The server had memory, mainboard and power supply issues (T194172) and it out of warranty since January, decommission it.
This checklist is able to be copied and pasted into phabricator hardware request tasks for reclaiming systems to spare or decom.
- - all system services confirmed offline from production use
- - set all icinga checks to maint mode/disabled while reclaim/decommmission takes place.
- - remove system from all lvs/pybal active configuration
- - any service group puppet/heira/dsh config removed
- - replace with role(spare::system) in site.pp
START NON-INTERRUPPTABLE STEPS
- - disable puppet on host
- - power down host
- - update status in netbox (inventory for decom, planned for spare)
- - disable switch port
- - switch port assignment noted on this task (for later removal) aw-c-codfw:ge-4/0/37
- - remove all remaining puppet references (include role::spare)

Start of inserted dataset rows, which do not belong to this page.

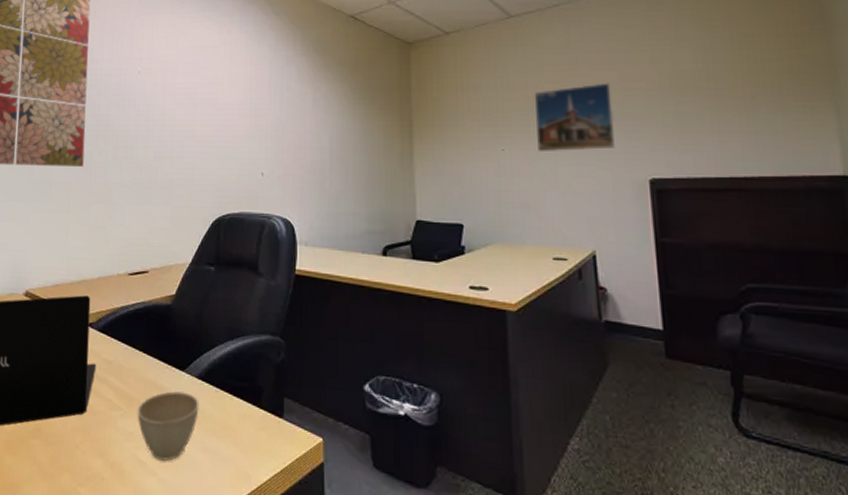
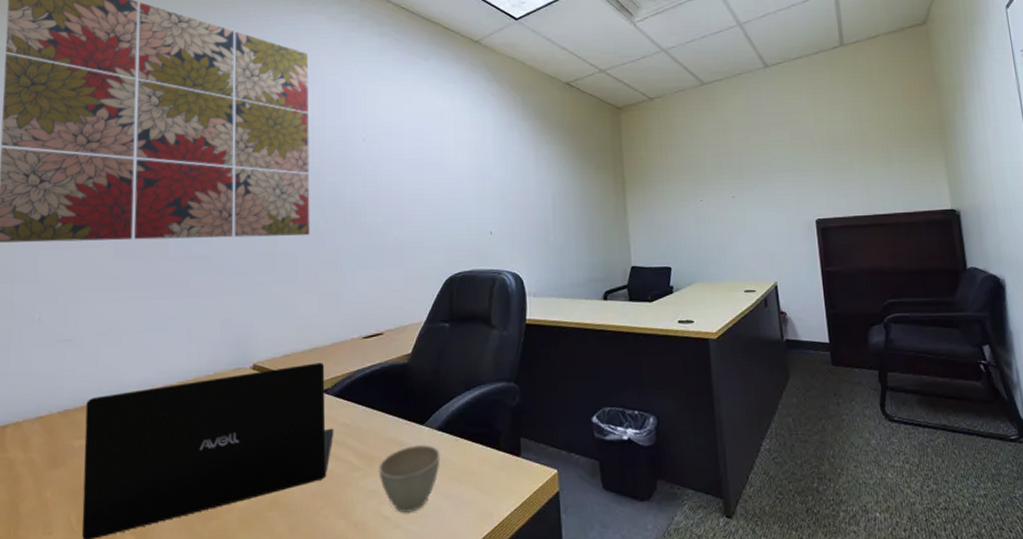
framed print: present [534,83,615,153] -> none [724,140,789,201]

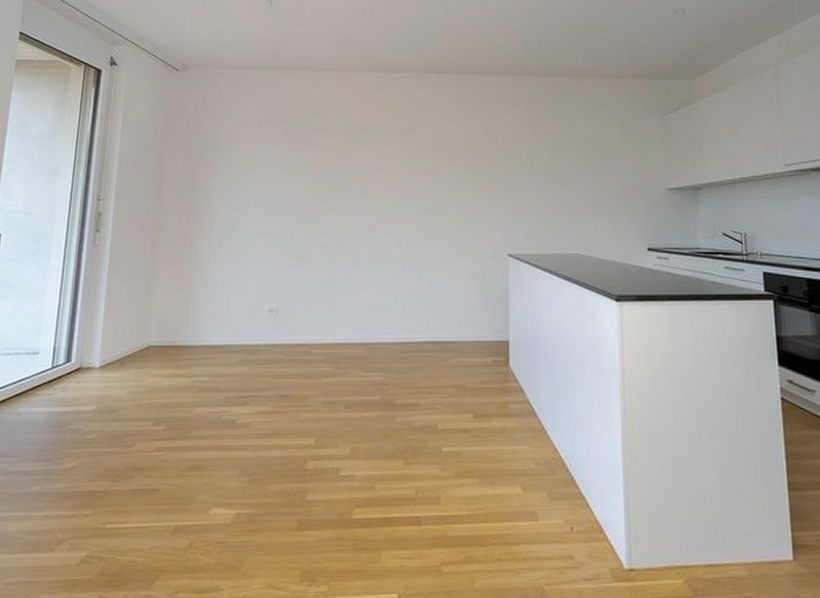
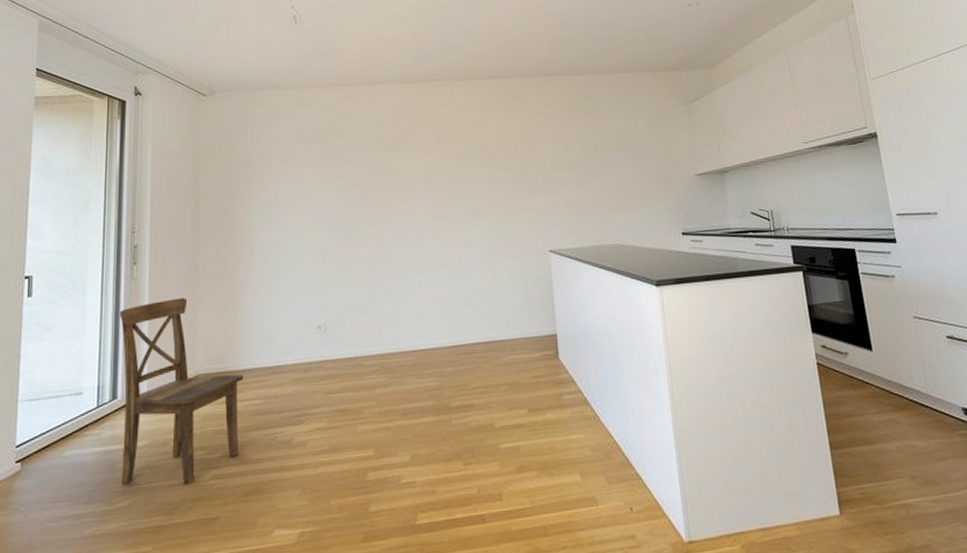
dining chair: none [68,268,194,454] -> present [119,297,244,486]

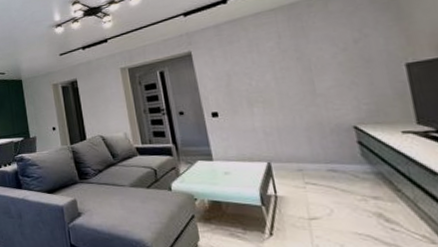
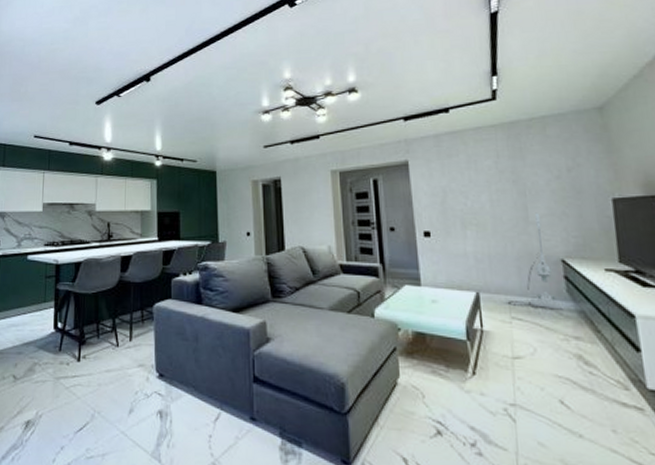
vacuum cleaner: none [301,85,361,173] -> present [509,212,565,310]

- - remove production dns entries
- - puppet node clean, puppet node deactivate (handled by wmf-decommission-host)
- - remove dbmonitor entries on neodymium/sarin: sudo curl -X DELETE https://debmonitor.discovery.wmnet/hosts/${HOST_FQDN} --cert /etc/debmonitor/ssl/cert.pem --key /etc/debmonitor/ssl/server.key (handled by wmf-decommission-host)
END NON-INTERRUPPTABLE STEPS
- - system disks wiped (by onsite)
- - IF DECOM: system unracked and decommissioned (by onsite), update netbox with resulting removal from rack and change to 'offline' status
- - IF DECOM: switch port configration removed from switch once system is unracked.
- - IF DECOM: add system to decommission tracking google sheet
- - IF DECOM: mgmt dns entries removed.